The very stylish Clothilde in two colourways
At last Noke had found a modeller who could tap into the so-called ‘moment’ whatever it was, whether it is flapper girls, Victorian ladies, children or group studies. All were executed with precision and subtle style. Harradine remained something of a nomad yet he continued sending in models from addresses in England, the Channel Islands and Spain until the end of this great partnership.
In our final part to the Harradine story, we will look at Leslie Harradine, the family man.
A treat for fellow figure collectors is this early version of Easter Day by Leslie Harradine, modelled after a still of Vivienne Leigh in ‘Gone with the Wind’ from 1938 when the actress played Scarlet O’Hara. The actual version of this figure that went into production in 1945 was accurate in almost every detail to the photograph that has previously been listed here!
Child studies have always been popular with Royal Doulton collectors, and from the launch of the HN range child studies have played a key role in the range. We all know of course the famous story behind Darling HN1 modeled by Charles Vyse, but collectors are sometimes surprised to see that Leslie Harradine, perhaps the most collected of all Royal Doulton modellers, also created many charming portraits of children. With six children of his own he certainly had much in real life to base his models on. Unfortunately we do not know if any of the figures he supplied to Royal Doulton were based on any of his own children, but we do know a few of the sources he used.
If you look at my book ‘Reflections’ you will see a section dedicated to Molly Benatar and Harradine based his Miss Muffet HN1937 clearly on one of Benatar’s designs for Raphael Tuck, the greetings card specialist. Even the coloring of this figure is copied from the original.
Miss Muffet HN1937 and Molly Benatar’s ‘When hearts are young’ illustration
A recent discovery of mine is also that Nana HN1766 is based on another of Benatar’s pictures. The skirt, the hair and the hat worn identify Nana.
Molly Benatar illustration and Nana HN1766
Another of Harradine’s most popular child studies is Sweeting and she , dressed in her party frock, was inspired by an advert for the once eminent London department store Marshall and Snellgrove.
Other child figures by Harradine simply reflect childhood at its most innocent, consider Pyjamas HN1942 or To bed HN1805, either of whom could have been anyone of us in our early years. Harradine was able to capture a certain charm in his child studies, just as his did so perfectly with the bevy of ladies in so many varying guises, that he now is famed for.

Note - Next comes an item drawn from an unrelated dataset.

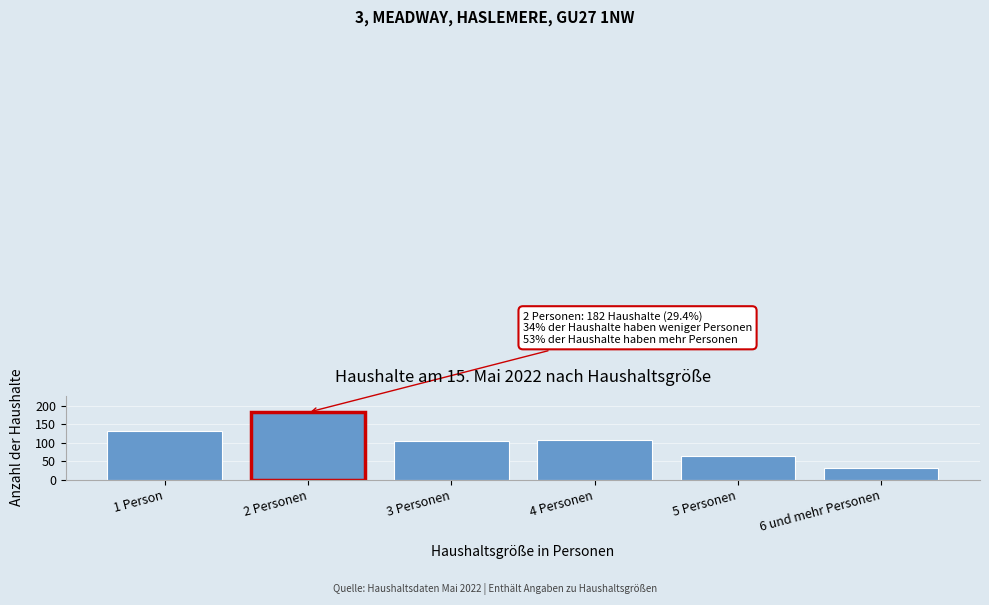

Reading left to right, what are all the values shown in this chart?

1 Person=132	2 Personen=182	3 Personen=103	4 Personen=107	5 Personen=65	6 und mehr Personen=32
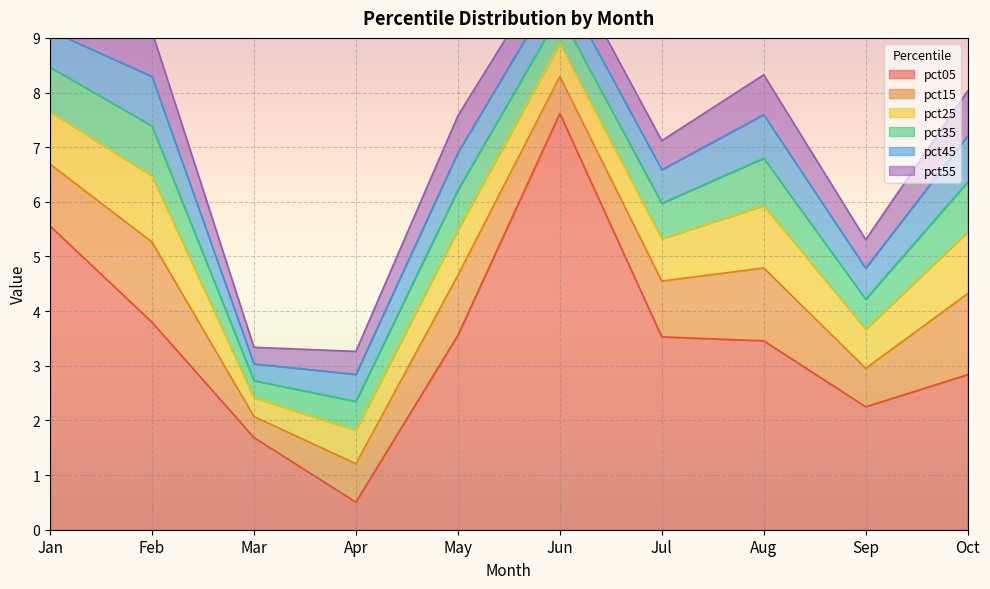

Rank the categories by pct15 value from lowest to highest.

Mar, Jun, Sep, Apr, Jul, May, Jan, Aug, Feb, Oct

One particularly popular child figure is Marie HN1417 introduced in 1930. A purple version of this figure was made up until 1988. Originally made as a pair to Rose HN1368, they can both be found in complimentary as well as contrasting colorways, and more unusually you can find them mounted on bookends and other objects. The enduring popularity of Rose meant that a new colorway HN2123 was introduced in 1983.
As with most Harradine figures, his child studies were also issued in several colourings. Particular favourites of mine are Lily HN1789, Ruby HN1724 and Diana HN1716. All three young girls display perfectly with their taller counterparts. Harradine understood precisely Royal Doulton’s requirements and when a popular theme was established he sought to develop it further. The world-famous Royal Doulton street sellers is one such case where a child study, namely Linda HN2106 was introduced to expand that series.
A final figure I would like to bring to your attention is The Rocking Horse HN2072. This particular figure I am sure you will agree is simply charming. The only reason I can summise for its short production (1951-53) is that the figure was too costly to produce. The inspiration for the piece is no doubt the film The Rocking Horse Winner from 1949, where the young hero discovers he can predict race winners by rocking his horse.